FLORENCE, Colo. (AP) - A tight-knit Colorado church community is campaigning to free six businessmen who were convicted of fraud because of the way they kept their firm going as they tried to market crime-fighting software to the New York Police Department, the Department of Homeland Security and others.

The Colorado Springs Fellowship Church argues that the group headed by software developer Gary Walker - like all six a church member - is the victim of a conspiracy.

But federal prosecutors contended - and a judge agreed - that it’s Walker who masterminded a conspiracy in which 42 companies he hired to handle his payroll were deceived into working with him for free as he tried to sell his software.

The companies lost more than $5 million. Prosecutors said more businesses could have been targeted if the FBI hadn’t raided Walker’s Colorado Springs business, IRP, for Investigative Resource Planning, in 2005.

Walker and his colleagues were convicted of conspiracy to commit fraud, mail fraud and wire fraud.
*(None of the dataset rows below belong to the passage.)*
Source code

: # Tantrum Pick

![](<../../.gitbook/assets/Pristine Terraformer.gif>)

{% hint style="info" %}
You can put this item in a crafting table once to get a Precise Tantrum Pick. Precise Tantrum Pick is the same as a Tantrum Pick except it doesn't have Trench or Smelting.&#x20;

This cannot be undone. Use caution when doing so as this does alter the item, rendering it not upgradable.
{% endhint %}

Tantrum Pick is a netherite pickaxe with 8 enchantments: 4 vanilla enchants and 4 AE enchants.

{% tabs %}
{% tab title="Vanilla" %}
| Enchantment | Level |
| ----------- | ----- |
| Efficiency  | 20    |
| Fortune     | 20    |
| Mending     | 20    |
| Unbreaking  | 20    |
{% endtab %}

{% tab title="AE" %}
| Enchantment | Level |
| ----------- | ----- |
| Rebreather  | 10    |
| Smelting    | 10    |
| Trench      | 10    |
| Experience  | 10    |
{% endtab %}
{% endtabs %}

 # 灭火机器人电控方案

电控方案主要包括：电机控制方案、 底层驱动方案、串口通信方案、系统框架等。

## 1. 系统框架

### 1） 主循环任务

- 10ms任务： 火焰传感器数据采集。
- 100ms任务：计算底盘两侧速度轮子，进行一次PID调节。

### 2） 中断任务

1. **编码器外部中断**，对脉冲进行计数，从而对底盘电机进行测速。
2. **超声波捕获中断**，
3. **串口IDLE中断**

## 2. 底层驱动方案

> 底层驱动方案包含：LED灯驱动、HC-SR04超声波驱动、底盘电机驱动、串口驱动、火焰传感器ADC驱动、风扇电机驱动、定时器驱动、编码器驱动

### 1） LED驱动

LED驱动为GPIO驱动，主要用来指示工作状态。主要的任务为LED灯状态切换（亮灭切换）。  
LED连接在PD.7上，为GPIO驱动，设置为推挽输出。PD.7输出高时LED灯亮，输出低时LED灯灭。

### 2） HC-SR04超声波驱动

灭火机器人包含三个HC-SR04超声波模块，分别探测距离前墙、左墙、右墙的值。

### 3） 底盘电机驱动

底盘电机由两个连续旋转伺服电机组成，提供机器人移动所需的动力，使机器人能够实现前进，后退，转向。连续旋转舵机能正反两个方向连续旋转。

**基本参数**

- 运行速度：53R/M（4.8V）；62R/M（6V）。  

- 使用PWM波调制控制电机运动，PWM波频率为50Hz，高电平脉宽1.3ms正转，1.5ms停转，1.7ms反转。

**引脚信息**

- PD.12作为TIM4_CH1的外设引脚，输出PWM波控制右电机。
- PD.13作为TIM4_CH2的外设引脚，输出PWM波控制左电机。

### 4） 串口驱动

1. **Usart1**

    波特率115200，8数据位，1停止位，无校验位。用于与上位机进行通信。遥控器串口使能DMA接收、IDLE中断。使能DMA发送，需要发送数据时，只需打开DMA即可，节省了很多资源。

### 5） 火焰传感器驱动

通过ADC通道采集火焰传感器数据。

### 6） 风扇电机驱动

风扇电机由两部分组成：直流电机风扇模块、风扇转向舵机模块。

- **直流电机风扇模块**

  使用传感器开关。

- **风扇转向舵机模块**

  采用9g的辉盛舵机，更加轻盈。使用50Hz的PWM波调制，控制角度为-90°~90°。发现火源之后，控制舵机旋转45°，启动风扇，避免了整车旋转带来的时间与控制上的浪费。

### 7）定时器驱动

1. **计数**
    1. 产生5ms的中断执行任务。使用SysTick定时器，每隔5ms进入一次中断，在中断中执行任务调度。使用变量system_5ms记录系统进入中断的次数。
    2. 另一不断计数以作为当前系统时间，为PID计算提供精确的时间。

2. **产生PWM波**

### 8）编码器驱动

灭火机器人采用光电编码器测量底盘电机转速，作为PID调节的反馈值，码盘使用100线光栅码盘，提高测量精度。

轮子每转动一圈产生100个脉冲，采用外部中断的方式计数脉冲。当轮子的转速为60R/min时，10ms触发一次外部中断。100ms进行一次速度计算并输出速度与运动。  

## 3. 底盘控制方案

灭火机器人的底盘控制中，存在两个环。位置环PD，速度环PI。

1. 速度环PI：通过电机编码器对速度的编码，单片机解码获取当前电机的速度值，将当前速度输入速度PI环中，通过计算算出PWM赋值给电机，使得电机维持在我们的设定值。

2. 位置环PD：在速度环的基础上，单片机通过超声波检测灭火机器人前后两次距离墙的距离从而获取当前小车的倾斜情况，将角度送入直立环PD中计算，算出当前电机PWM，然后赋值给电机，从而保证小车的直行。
All were sent to prison in 2012, with Walker receiving more than an 11-year sentence.

Church members and relatives, some of whom loaned or gave money to Walker for his business, are waging a publicity campaign on behalf of the men they call the IRP6.

In March, about 50 protesters demonstrated outside a downtown Denver hotel where the U.S. district judge who sentenced Walker, Christine Arguello, was being honored for her career by the Colorado Women’s Hall of Fame.

IRP6 supporters said it rankled them to see Arguello lauded. Their protests have taken a personal tone, with campaigners digging into the professional backgrounds of the judge and prosecutors in search of connections they see as suspicious, and calling for a court clerk to face charges because they claim passages from the trial transcript are missing. They point to lack of media interest in the case as a sign of a possible larger conspiracy involving journalists.

Rose Banks, the pastor who leads the Fellowship Church and Walker’s mother-in-law, said she was glad her husband, a Vietnam veteran, died before the trial. Her son David Banks, Walker’s chief operations officer, was also sentenced to more than 11 years.

“It looked as if the time he gave to the military was wasted,” she said of her husband. “His own son wasn’t treated fairly.”

Supporters also say they wonder whether the men faced special scrutiny because of their race. Walker and four others convicted in the case are black, the sixth is white.

For some IT entrepreneurs, race can be a factor in their efforts to get investors to back their businesses, said Angela Benton, who founded NewME Accelerator as an incubator for minority entrepreneurs.

Black IT entrepreneurs often struggle because investors looking for the next sure thing hunt for profiles that match already successful businesses, which can leave out people who don’t look like Mark Zuckerberg or who did not attend Stanford, said Benton, who is not involved with IRP or the IRP case.

When Benton read about the IRP6, she sensed a scrappy refusal to take no for an answer in Walker’s makeup.

“Not to condone what they did,” Benton said. “But they were showing a lot of the characteristics a lot of entrepreneurs have.”